# Requirements
Convert every one of the rows below into a Markdown table with two columns, No. and Line. Give each line a number and its text, and skip blank lines.

# Exercise materials
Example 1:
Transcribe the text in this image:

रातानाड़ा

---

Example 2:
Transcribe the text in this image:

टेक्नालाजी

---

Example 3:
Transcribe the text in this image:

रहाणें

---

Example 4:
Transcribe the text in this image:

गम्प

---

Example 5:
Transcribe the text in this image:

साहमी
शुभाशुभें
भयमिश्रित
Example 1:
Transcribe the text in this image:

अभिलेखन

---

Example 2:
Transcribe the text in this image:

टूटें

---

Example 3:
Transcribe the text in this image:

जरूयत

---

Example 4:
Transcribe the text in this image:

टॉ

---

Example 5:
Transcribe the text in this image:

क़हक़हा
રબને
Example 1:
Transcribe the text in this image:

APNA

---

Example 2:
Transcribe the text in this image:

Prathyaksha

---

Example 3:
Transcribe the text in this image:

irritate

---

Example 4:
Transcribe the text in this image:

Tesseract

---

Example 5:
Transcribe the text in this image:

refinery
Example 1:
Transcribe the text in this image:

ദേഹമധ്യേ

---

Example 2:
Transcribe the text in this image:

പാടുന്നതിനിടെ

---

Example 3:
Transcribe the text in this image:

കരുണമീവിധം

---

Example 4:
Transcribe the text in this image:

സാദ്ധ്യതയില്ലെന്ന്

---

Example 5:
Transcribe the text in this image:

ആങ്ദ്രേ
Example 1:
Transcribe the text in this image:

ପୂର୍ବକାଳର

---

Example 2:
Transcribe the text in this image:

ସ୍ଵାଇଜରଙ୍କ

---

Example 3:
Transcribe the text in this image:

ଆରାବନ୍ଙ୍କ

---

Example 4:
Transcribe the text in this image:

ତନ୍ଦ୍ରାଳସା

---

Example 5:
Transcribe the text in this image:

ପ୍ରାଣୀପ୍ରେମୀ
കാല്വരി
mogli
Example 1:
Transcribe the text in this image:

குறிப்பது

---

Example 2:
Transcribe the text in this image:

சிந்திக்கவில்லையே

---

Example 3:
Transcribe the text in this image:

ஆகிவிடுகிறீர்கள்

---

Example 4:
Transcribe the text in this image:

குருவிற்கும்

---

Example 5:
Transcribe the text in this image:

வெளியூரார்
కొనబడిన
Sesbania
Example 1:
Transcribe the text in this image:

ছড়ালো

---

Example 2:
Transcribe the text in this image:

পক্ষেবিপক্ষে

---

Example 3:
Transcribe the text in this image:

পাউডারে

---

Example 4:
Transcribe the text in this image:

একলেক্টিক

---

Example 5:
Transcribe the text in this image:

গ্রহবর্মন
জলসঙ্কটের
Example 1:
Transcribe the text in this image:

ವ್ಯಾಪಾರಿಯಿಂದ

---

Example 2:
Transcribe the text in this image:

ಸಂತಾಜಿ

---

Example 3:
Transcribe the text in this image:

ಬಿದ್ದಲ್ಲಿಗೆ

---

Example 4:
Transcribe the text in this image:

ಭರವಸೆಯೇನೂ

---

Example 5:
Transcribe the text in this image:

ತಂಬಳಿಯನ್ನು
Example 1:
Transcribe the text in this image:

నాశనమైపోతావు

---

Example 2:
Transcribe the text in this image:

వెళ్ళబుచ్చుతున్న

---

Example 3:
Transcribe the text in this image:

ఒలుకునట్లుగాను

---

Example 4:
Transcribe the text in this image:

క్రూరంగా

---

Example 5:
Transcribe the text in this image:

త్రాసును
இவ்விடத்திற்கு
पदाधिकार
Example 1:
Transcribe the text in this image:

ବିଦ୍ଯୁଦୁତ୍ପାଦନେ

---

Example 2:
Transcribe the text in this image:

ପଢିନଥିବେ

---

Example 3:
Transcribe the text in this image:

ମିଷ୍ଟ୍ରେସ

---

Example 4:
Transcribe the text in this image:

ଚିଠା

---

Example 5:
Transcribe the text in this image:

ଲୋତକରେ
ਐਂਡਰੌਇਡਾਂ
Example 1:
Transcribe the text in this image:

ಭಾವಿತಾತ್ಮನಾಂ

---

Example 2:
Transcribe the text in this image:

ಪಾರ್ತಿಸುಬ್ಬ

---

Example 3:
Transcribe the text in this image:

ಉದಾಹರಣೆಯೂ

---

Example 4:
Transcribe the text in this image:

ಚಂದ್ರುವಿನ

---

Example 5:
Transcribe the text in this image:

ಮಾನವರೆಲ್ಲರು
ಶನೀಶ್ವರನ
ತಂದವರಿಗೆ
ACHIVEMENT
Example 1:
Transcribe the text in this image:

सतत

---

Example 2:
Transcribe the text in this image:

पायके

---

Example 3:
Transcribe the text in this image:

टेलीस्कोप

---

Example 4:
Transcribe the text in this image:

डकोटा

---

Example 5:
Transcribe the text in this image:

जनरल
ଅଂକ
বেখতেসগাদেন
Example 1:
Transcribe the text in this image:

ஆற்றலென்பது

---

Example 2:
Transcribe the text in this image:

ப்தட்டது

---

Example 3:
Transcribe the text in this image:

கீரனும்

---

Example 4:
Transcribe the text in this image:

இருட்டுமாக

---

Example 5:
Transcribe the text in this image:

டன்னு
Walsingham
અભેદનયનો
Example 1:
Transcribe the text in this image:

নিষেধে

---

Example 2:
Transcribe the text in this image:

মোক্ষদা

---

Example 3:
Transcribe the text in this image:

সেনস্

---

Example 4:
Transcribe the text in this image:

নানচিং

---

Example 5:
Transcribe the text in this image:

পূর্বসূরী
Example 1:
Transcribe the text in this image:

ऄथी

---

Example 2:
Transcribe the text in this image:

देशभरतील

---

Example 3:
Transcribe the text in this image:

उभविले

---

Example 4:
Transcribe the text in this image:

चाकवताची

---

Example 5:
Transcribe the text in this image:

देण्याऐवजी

# Solution to this task
| No. | Line |
|---|---|
| 1 | Example 1: |
| 2 | Transcribe the text in this image: |
| 3 | रातानाड़ा |
| 4 | --- |
| 5 | Example 2: |
| 6 | Transcribe the text in this image: |
| 7 | टेक्नालाजी |
| 8 | --- |
| 9 | Example 3: |
| 10 | Transcribe the text in this image: |
| 11 | रहाणें |
| 12 | --- |
| 13 | Example 4: |
| 14 | Transcribe the text in this image: |
| 15 | गम्प |
| 16 | --- |
| 17 | Example 5: |
| 18 | Transcribe the text in this image: |
| 19 | साहमी |
| 20 | शुभाशुभें |
| 21 | भयमिश्रित |
| 22 | Example 1: |
| 23 | Transcribe the text in this image: |
| 24 | अभिलेखन |
| 25 | --- |
| 26 | Example 2: |
| 27 | Transcribe the text in this image: |
| 28 | टूटें |
| 29 | --- |
| 30 | Example 3: |
| 31 | Transcribe the text in this image: |
| 32 | जरूयत |
| 33 | --- |
| 34 | Example 4: |
| 35 | Transcribe the text in this image: |
| 36 | टॉ |
| 37 | --- |
| 38 | Example 5: |
| 39 | Transcribe the text in this image: |
| 40 | क़हक़हा |
| 41 | રબને |
| 42 | Example 1: |
| 43 | Transcribe the text in this image: |
| 44 | APNA |
| 45 | --- |
| 46 | Example 2: |
| 47 | Transcribe the text in this image: |
| 48 | Prathyaksha |
| 49 | --- |
| 50 | Example 3: |
| 51 | Transcribe the text in this image: |
| 52 | irritate |
| 53 | --- |
| 54 | Example 4: |
| 55 | Transcribe the text in this image: |
| 56 | Tesseract |
| 57 | --- |
| 58 | Example 5: |
| 59 | Transcribe the text in this image: |
| 60 | refinery |
| 61 | Example 1: |
| 62 | Transcribe the text in this image: |
| 63 | ദേഹമധ്യേ |
| 64 | --- |
| 65 | Example 2: |
| 66 | Transcribe the text in this image: |
| 67 | പാടുന്നതിനിടെ |
| 68 | --- |
| 69 | Example 3: |
| 70 | Transcribe the text in this image: |
| 71 | കരുണമീവിധം |
| 72 | --- |
| 73 | Example 4: |
| 74 | Transcribe the text in this image: |
| 75 | സാദ്ധ്യതയില്ലെന്ന് |
| 76 | --- |
| 77 | Example 5: |
| 78 | Transcribe the text in this image: |
| 79 | ആങ്ദ്രേ |
| 80 | Example 1: |
| 81 | Transcribe the text in this image: |
| 82 | ପୂର୍ବକାଳର |
| 83 | --- |
| 84 | Example 2: |
| 85 | Transcribe the text in this image: |
| 86 | ସ୍ଵାଇଜରଙ୍କ |
| 87 | --- |
| 88 | Example 3: |
| 89 | Transcribe the text in this image: |
| 90 | ଆରାବନ୍ଙ୍କ |
| 91 | --- |
| 92 | Example 4: |
| 93 | Transcribe the text in this image: |
| 94 | ତନ୍ଦ୍ରାଳସା |
| 95 | --- |
| 96 | Example 5: |
| 97 | Transcribe the text in this image: |
| 98 | ପ୍ରାଣୀପ୍ରେମୀ |
| 99 | കാല്വരി |
| 100 | mogli |
| 101 | Example 1: |
| 102 | Transcribe the text in this image: |
| 103 | குறிப்பது |
| 104 | --- |
| 105 | Example 2: |
| 106 | Transcribe the text in this image: |
| 107 | சிந்திக்கவில்லையே |
| 108 | --- |
| 109 | Example 3: |
| 110 | Transcribe the text in this image: |
| 111 | ஆகிவிடுகிறீர்கள் |
| 112 | --- |
| 113 | Example 4: |
| 114 | Transcribe the text in this image: |
| 115 | குருவிற்கும் |
| 116 | --- |
| 117 | Example 5: |
| 118 | Transcribe the text in this image: |
| 119 | வெளியூரார் |
| 120 | కొనబడిన |
| 121 | Sesbania |
| 122 | Example 1: |
| 123 | Transcribe the text in this image: |
| 124 | ছড়ালো |
| 125 | --- |
| 126 | Example 2: |
| 127 | Transcribe the text in this image: |
| 128 | পক্ষেবিপক্ষে |
| 129 | --- |
| 130 | Example 3: |
| 131 | Transcribe the text in this image: |
| 132 | পাউডারে |
| 133 | --- |
| 134 | Example 4: |
| 135 | Transcribe the text in this image: |
| 136 | একলেক্টিক |
| 137 | --- |
| 138 | Example 5: |
| 139 | Transcribe the text in this image: |
| 140 | গ্রহবর্মন |
| 141 | জলসঙ্কটের |
| 142 | Example 1: |
| 143 | Transcribe the text in this image: |
| 144 | ವ್ಯಾಪಾರಿಯಿಂದ |
| 145 | --- |
| 146 | Example 2: |
| 147 | Transcribe the text in this image: |
| 148 | ಸಂತಾಜಿ |
| 149 | --- |
| 150 | Example 3: |
| 151 | Transcribe the text in this image: |
| 152 | ಬಿದ್ದಲ್ಲಿಗೆ |
| 153 | --- |
| 154 | Example 4: |
| 155 | Transcribe the text in this image: |
| 156 | ಭರವಸೆಯೇನೂ |
| 157 | --- |
| 158 | Example 5: |
| 159 | Transcribe the text in this image: |
| 160 | ತಂಬಳಿಯನ್ನು |
| 161 | Example 1: |
| 162 | Transcribe the text in this image: |
| 163 | నాశనమైపోతావు |
| 164 | --- |
| 165 | Example 2: |
| 166 | Transcribe the text in this image: |
| 167 | వెళ్ళబుచ్చుతున్న |
| 168 | --- |
| 169 | Example 3: |
| 170 | Transcribe the text in this image: |
| 171 | ఒలుకునట్లుగాను |
| 172 | --- |
| 173 | Example 4: |
| 174 | Transcribe the text in this image: |
| 175 | క్రూరంగా |
| 176 | --- |
| 177 | Example 5: |
| 178 | Transcribe the text in this image: |
| 179 | త్రాసును |
| 180 | இவ்விடத்திற்கு |
| 181 | पदाधिकार |
| 182 | Example 1: |
| 183 | Transcribe the text in this image: |
| 184 | ବିଦ୍ଯୁଦୁତ୍ପାଦନେ |
| 185 | --- |
| 186 | Example 2: |
| 187 | Transcribe the text in this image: |
| 188 | ପଢିନଥିବେ |
| 189 | --- |
| 190 | Example 3: |
| 191 | Transcribe the text in this image: |
| 192 | ମିଷ୍ଟ୍ରେସ |
| 193 | --- |
| 194 | Example 4: |
| 195 | Transcribe the text in this image: |
| 196 | ଚିଠା |
| 197 | --- |
| 198 | Example 5: |
| 199 | Transcribe the text in this image: |
| 200 | ଲୋତକରେ |
| 201 | ਐਂਡਰੌਇਡਾਂ |
| 202 | Example 1: |
| 203 | Transcribe the text in this image: |
| 204 | ಭಾವಿತಾತ್ಮನಾಂ |
| 205 | --- |
| 206 | Example 2: |
| 207 | Transcribe the text in this image: |
| 208 | ಪಾರ್ತಿಸುಬ್ಬ |
| 209 | --- |
| 210 | Example 3: |
| 211 | Transcribe the text in this image: |
| 212 | ಉದಾಹರಣೆಯೂ |
| 213 | --- |
| 214 | Example 4: |
| 215 | Transcribe the text in this image: |
| 216 | ಚಂದ್ರುವಿನ |
| 217 | --- |
| 218 | Example 5: |
| 219 | Transcribe the text in this image: |
| 220 | ಮಾನವರೆಲ್ಲರು |
| 221 | ಶನೀಶ್ವರನ |
| 222 | ತಂದವರಿಗೆ |
| 223 | ACHIVEMENT |
| 224 | Example 1: |
| 225 | Transcribe the text in this image: |
| 226 | सतत |
| 227 | --- |
| 228 | Example 2: |
| 229 | Transcribe the text in this image: |
| 230 | पायके |
| 231 | --- |
| 232 | Example 3: |
| 233 | Transcribe the text in this image: |
| 234 | टेलीस्कोप |
| 235 | --- |
| 236 | Example 4: |
| 237 | Transcribe the text in this image: |
| 238 | डकोटा |
| 239 | --- |
| 240 | Example 5: |
| 241 | Transcribe the text in this image: |
| 242 | जनरल |
| 243 | ଅଂକ |
| 244 | বেখতেসগাদেন |
| 245 | Example 1: |
| 246 | Transcribe the text in this image: |
| 247 | ஆற்றலென்பது |
| 248 | --- |
| 249 | Example 2: |
| 250 | Transcribe the text in this image: |
| 251 | ப்தட்டது |
| 252 | --- |
| 253 | Example 3: |
| 254 | Transcribe the text in this image: |
| 255 | கீரனும் |
| 256 | --- |
| 257 | Example 4: |
| 258 | Transcribe the text in this image: |
| 259 | இருட்டுமாக |
| 260 | --- |
| 261 | Example 5: |
| 262 | Transcribe the text in this image: |
| 263 | டன்னு |
| 264 | Walsingham |
| 265 | અભેદનયનો |
| 266 | Example 1: |
| 267 | Transcribe the text in this image: |
| 268 | নিষেধে |
| 269 | --- |
| 270 | Example 2: |
| 271 | Transcribe the text in this image: |
| 272 | মোক্ষদা |
| 273 | --- |
| 274 | Example 3: |
| 275 | Transcribe the text in this image: |
| 276 | সেনস্ |
| 277 | --- |
| 278 | Example 4: |
| 279 | Transcribe the text in this image: |
| 280 | নানচিং |
| 281 | --- |
| 282 | Example 5: |
| 283 | Transcribe the text in this image: |
| 284 | পূর্বসূরী |
| 285 | Example 1: |
| 286 | Transcribe the text in this image: |
| 287 | ऄथी |
| 288 | --- |
| 289 | Example 2: |
| 290 | Transcribe the text in this image: |
| 291 | देशभरतील |
| 292 | --- |
| 293 | Example 3: |
| 294 | Transcribe the text in this image: |
| 295 | उभविले |
| 296 | --- |
| 297 | Example 4: |
| 298 | Transcribe the text in this image: |
| 299 | चाकवताची |
| 300 | --- |
| 301 | Example 5: |
| 302 | Transcribe the text in this image: |
| 303 | देण्याऐवजी |